[TRY IT] Read through the listing below and copy each line in which the word "grond" occurs.

[DATA TO USE]
%%
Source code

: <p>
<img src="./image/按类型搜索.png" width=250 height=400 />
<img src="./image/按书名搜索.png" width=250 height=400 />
%%
%%
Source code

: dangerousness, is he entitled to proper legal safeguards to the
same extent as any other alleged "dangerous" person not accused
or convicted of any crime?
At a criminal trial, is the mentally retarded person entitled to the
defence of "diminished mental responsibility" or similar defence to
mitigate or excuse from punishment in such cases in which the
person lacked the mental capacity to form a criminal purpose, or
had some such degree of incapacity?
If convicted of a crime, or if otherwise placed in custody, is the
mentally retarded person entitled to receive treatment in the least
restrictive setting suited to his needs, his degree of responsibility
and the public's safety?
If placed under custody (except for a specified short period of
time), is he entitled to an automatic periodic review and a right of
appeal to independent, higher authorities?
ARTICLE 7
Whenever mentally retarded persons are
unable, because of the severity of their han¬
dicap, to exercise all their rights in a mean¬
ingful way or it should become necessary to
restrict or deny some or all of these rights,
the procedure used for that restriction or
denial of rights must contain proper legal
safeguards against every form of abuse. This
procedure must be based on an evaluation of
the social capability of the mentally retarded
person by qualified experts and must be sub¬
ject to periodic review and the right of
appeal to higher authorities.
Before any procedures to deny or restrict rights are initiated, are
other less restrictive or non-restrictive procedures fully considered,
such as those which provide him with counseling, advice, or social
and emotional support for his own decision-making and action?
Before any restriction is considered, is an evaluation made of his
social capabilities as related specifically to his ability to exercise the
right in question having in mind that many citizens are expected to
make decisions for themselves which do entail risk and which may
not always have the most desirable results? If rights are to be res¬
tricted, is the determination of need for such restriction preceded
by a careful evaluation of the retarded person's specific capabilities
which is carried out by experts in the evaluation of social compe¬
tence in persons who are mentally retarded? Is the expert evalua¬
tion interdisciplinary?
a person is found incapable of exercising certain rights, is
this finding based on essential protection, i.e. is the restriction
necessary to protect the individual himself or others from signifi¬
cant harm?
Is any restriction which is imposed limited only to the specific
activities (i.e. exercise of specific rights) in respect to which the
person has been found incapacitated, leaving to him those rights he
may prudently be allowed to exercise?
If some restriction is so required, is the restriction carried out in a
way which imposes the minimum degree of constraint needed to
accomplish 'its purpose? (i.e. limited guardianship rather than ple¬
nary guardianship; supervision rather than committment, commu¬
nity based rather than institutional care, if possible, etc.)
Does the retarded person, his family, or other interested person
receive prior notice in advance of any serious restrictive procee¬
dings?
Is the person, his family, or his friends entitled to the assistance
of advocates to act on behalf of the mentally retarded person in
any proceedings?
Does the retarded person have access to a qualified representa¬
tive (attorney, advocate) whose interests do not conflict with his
%%
%%
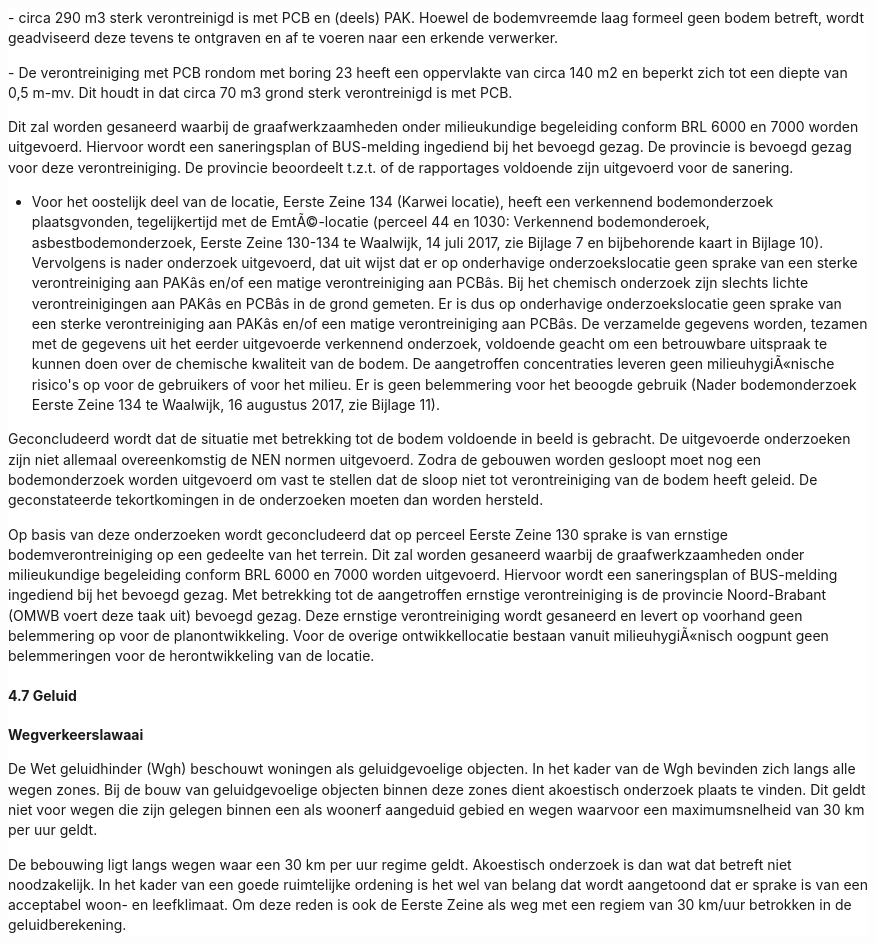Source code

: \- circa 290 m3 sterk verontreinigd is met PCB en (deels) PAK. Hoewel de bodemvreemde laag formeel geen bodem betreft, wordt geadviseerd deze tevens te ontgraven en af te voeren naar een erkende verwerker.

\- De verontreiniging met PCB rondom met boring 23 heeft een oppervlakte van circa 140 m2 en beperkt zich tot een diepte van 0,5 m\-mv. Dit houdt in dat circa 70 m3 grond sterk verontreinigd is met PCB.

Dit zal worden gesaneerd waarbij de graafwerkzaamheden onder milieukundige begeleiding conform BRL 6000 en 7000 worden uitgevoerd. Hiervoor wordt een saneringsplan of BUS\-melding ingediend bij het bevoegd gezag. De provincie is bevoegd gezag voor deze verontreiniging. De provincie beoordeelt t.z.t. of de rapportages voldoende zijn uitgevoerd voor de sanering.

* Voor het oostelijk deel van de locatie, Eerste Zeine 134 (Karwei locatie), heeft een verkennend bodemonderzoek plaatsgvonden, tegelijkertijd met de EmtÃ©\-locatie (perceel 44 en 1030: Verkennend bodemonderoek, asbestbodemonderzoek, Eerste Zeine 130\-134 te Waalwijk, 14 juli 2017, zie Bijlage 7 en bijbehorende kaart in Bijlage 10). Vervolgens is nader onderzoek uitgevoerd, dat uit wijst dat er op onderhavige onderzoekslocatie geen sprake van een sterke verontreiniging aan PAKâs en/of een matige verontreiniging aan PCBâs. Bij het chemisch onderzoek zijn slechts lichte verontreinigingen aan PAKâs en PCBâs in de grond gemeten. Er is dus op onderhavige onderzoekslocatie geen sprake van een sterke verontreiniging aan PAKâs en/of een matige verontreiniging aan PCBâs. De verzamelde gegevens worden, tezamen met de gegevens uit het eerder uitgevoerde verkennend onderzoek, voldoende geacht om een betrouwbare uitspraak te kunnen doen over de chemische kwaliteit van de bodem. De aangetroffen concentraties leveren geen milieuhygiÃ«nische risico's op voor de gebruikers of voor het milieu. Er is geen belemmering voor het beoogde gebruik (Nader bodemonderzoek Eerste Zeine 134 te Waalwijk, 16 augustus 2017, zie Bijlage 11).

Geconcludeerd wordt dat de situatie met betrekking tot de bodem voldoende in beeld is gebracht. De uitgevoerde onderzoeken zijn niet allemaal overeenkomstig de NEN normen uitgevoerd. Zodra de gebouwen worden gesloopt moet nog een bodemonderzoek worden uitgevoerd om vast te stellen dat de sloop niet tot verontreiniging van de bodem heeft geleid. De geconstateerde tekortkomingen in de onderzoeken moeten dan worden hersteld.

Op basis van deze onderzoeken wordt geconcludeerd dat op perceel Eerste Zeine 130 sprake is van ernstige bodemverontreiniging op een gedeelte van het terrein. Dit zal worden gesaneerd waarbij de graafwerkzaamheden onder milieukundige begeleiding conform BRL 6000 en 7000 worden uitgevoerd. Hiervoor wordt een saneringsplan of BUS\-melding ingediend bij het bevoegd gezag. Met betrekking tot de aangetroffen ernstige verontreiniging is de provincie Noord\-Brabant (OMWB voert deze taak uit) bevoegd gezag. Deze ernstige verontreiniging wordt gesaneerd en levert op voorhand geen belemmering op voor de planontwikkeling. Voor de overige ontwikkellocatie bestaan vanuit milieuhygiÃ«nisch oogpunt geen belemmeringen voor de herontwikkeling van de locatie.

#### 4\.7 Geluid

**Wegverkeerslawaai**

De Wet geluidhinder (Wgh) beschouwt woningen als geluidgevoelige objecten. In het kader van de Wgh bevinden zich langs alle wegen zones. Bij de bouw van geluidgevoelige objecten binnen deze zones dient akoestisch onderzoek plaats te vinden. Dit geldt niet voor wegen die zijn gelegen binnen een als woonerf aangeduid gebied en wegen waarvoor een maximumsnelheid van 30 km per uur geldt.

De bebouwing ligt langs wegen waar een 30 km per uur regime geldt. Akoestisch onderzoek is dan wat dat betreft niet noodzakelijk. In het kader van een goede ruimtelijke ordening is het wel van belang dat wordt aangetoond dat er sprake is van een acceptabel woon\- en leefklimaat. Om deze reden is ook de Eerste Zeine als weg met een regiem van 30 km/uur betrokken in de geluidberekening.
%%
[EXPECTED OUTPUT]
\- De verontreiniging met PCB rondom met boring 23 heeft een oppervlakte van circa 140 m2 en beperkt zich tot een diepte van 0,5 m\-mv. Dit houdt in dat circa 70 m3 grond sterk verontreinigd is met PCB.
* Voor het oostelijk deel van de locatie, Eerste Zeine 134 (Karwei locatie), heeft een verkennend bodemonderzoek plaatsgvonden, tegelijkertijd met de EmtÃ©\-locatie (perceel 44 en 1030: Verkennend bodemonderoek, asbestbodemonderzoek, Eerste Zeine 130\-134 te Waalwijk, 14 juli 2017, zie Bijlage 7 en bijbehorende kaart in Bijlage 10). Vervolgens is nader onderzoek uitgevoerd, dat uit wijst dat er op onderhavige onderzoekslocatie geen sprake van een sterke verontreiniging aan PAKâs en/of een matige verontreiniging aan PCBâs. Bij het chemisch onderzoek zijn slechts lichte verontreinigingen aan PAKâs en PCBâs in de grond gemeten. Er is dus op onderhavige onderzoekslocatie geen sprake van een sterke verontreiniging aan PAKâs en/of een matige verontreiniging aan PCBâs. De verzamelde gegevens worden, tezamen met de gegevens uit het eerder uitgevoerde verkennend onderzoek, voldoende geacht om een betrouwbare uitspraak te kunnen doen over de chemische kwaliteit van de bodem. De aangetroffen concentraties leveren geen milieuhygiÃ«nische risico's op voor de gebruikers of voor het milieu. Er is geen belemmering voor het beoogde gebruik (Nader bodemonderzoek Eerste Zeine 134 te Waalwijk, 16 augustus 2017, zie Bijlage 11).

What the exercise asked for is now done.